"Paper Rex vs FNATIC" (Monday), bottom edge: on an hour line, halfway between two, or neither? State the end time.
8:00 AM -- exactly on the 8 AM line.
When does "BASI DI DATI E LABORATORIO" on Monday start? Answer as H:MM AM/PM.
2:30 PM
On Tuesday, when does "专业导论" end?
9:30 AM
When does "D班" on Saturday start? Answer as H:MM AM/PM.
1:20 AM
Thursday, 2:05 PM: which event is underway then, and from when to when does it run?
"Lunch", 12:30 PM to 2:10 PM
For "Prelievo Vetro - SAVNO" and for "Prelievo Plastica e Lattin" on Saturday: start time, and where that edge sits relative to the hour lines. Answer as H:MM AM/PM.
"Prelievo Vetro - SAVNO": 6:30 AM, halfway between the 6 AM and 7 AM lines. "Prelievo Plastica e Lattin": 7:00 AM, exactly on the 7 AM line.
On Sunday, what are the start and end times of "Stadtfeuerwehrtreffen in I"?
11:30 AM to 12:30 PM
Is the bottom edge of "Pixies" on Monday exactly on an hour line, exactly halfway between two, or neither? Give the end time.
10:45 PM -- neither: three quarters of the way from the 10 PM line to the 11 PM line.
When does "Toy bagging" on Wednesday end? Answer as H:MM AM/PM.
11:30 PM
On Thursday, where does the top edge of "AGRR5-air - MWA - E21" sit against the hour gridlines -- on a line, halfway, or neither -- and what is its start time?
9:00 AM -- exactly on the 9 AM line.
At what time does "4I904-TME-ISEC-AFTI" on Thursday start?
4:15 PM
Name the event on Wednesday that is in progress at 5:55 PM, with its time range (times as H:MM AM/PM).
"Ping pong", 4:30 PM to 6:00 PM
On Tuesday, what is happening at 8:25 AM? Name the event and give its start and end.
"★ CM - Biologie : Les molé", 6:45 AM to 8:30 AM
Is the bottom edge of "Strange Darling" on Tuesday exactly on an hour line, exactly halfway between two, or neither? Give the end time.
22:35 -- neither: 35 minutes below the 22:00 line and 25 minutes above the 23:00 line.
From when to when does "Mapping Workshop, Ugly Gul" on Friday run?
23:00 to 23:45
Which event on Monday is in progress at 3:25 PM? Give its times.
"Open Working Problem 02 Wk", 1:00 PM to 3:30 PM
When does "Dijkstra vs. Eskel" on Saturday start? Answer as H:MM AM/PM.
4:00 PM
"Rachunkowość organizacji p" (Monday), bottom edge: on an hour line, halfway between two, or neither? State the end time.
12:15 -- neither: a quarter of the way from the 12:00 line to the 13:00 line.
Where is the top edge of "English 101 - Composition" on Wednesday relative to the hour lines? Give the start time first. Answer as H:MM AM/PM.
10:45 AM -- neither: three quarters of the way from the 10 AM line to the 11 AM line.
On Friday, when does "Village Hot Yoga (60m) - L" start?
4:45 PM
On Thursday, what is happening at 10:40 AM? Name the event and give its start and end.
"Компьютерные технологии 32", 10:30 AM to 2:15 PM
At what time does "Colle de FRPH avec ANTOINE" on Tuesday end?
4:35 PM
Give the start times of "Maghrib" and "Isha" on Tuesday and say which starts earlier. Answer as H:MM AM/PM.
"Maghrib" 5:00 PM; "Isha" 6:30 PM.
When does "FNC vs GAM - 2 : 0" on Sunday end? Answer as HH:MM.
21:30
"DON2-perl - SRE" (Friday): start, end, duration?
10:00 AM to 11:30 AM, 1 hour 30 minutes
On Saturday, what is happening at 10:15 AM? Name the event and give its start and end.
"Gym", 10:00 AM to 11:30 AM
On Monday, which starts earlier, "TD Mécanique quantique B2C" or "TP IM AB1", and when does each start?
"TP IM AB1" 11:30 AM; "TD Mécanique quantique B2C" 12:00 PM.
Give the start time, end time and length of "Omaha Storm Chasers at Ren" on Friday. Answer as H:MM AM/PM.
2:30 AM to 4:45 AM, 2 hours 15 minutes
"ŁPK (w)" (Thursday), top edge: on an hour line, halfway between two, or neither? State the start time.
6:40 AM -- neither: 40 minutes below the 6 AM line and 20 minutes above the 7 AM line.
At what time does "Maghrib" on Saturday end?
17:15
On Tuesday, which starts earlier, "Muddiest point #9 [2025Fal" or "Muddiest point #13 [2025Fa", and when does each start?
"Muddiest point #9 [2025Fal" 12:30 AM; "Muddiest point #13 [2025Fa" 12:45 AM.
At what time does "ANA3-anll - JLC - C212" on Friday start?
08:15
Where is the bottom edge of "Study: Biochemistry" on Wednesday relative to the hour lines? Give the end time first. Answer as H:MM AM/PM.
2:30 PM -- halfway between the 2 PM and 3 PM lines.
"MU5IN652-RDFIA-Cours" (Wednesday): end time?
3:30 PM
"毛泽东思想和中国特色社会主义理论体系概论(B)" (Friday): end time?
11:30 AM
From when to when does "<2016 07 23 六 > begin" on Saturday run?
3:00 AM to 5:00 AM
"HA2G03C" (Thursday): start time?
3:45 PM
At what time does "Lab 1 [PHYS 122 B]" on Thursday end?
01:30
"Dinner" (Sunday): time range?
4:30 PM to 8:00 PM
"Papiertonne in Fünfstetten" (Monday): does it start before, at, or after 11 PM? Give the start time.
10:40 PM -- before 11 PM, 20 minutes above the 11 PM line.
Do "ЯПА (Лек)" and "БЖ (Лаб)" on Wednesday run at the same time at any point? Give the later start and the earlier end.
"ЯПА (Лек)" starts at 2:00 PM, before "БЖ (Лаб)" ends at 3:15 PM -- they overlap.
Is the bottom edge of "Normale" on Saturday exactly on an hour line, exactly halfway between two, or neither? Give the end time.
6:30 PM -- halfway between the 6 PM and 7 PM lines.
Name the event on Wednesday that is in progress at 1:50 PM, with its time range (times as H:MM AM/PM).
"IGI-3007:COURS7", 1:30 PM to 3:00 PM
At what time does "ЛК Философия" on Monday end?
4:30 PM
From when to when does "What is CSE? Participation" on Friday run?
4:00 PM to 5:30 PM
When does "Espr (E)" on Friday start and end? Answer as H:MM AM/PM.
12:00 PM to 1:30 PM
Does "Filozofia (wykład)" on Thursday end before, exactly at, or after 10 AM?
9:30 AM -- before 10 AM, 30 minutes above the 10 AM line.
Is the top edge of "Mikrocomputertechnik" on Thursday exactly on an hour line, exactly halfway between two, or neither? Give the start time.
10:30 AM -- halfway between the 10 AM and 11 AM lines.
★ ★ ★
**Exercise details:** Give the stretch of the data from the line containing "(Wednesday): end time?" through the line containing "4:00 PM to 5:30 PM", both included, as a JSON list of strings with one string per line and blank lines left out.

**Completed task:**
[
  "\"MU5IN652-RDFIA-Cours\" (Wednesday): end time?",
  "3:30 PM",
  "\"毛泽东思想和中国特色社会主义理论体系概论(B)\" (Friday): end time?",
  "11:30 AM",
  "From when to when does \"<2016 07 23 六 > begin\" on Saturday run?",
  "3:00 AM to 5:00 AM",
  "\"HA2G03C\" (Thursday): start time?",
  "3:45 PM",
  "At what time does \"Lab 1 [PHYS 122 B]\" on Thursday end?",
  "01:30",
  "\"Dinner\" (Sunday): time range?",
  "4:30 PM to 8:00 PM",
  "\"Papiertonne in Fünfstetten\" (Monday): does it start before, at, or after 11 PM? Give the start time.",
  "10:40 PM -- before 11 PM, 20 minutes above the 11 PM line.",
  "Do \"ЯПА (Лек)\" and \"БЖ (Лаб)\" on Wednesday run at the same time at any point? Give the later start and the earlier end.",
  "\"ЯПА (Лек)\" starts at 2:00 PM, before \"БЖ (Лаб)\" ends at 3:15 PM -- they overlap.",
  "Is the bottom edge of \"Normale\" on Saturday exactly on an hour line, exactly halfway between two, or neither? Give the end time.",
  "6:30 PM -- halfway between the 6 PM and 7 PM lines.",
  "Name the event on Wednesday that is in progress at 1:50 PM, with its time range (times as H:MM AM/PM).",
  "\"IGI-3007:COURS7\", 1:30 PM to 3:00 PM",
  "At what time does \"ЛК Философия\" on Monday end?",
  "4:30 PM",
  "From when to when does \"What is CSE? Participation\" on Friday run?",
  "4:00 PM to 5:30 PM"
]